When I started back running, I started from scratch, so was able to implement your program to the letter. I started with three ten minute runs each involving five lots of 30 seconds of ChiRunning followed by 30 seconds recovery jog. I continued to build up slowly from there, each run started with 3 minutes build-up, 3 minutes cool down and ChiRunning in between.
It’s now around 22 months since I read your book and I’ve implemented your method on every run. My watch is set up to buzz after each kilometre. I vary what I think about for each kilometre. I start by thinking about the lean of my body, how I hold my hips, my legs (most action behind my body and keeping the knees low) and my arm swing. For the fifth kilometre, I spend around 15 seconds thinking about each and rotate through until the kilometre is finished.
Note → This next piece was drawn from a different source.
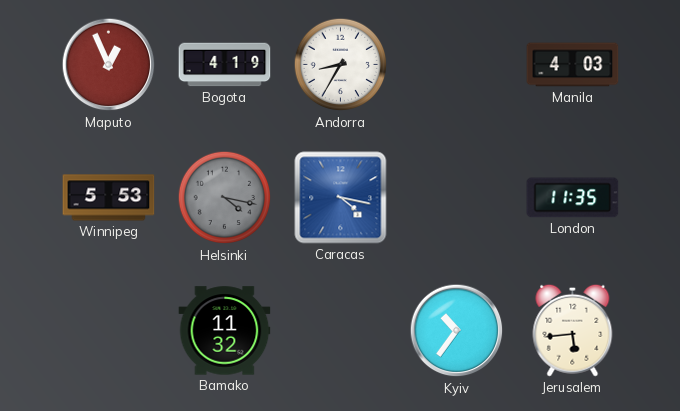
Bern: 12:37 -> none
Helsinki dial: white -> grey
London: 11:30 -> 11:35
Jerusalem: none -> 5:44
In twenty months of running I not had so much as a twinge (I shouldn’t tempt fate by writing that). After reading your book I’ve even kicked a 25 year dependency on orthotics.

Two weeks ago, I ran my first ultra. It was only 60k but I applied the method set out above for all 60 kilometres – it got me through it. I rotate each kilometre thinking about the four parts of Chi running that I concentrate on. The lean, hips, legs and arms. For the fifth kilometre I think about all four. I do this by counting 10 alternate strides whist thinking about the lean, then ten alternate strides whilst thinking about the hips etc. When Ive done all four, I repeat the process counting 2 alternate strides of each. This takes about one minute and I repeat the process as many times as necessary to cover the kilometre. What’s significant about this is that these kilometres are invariably my fastest (my watch is set-up to record each kilometre). I’m not running faster by putting in any additional effort but solely by concentrating more intently on my form.

Thanks for your book. I’m completely sold on the advantages of ChiRunning.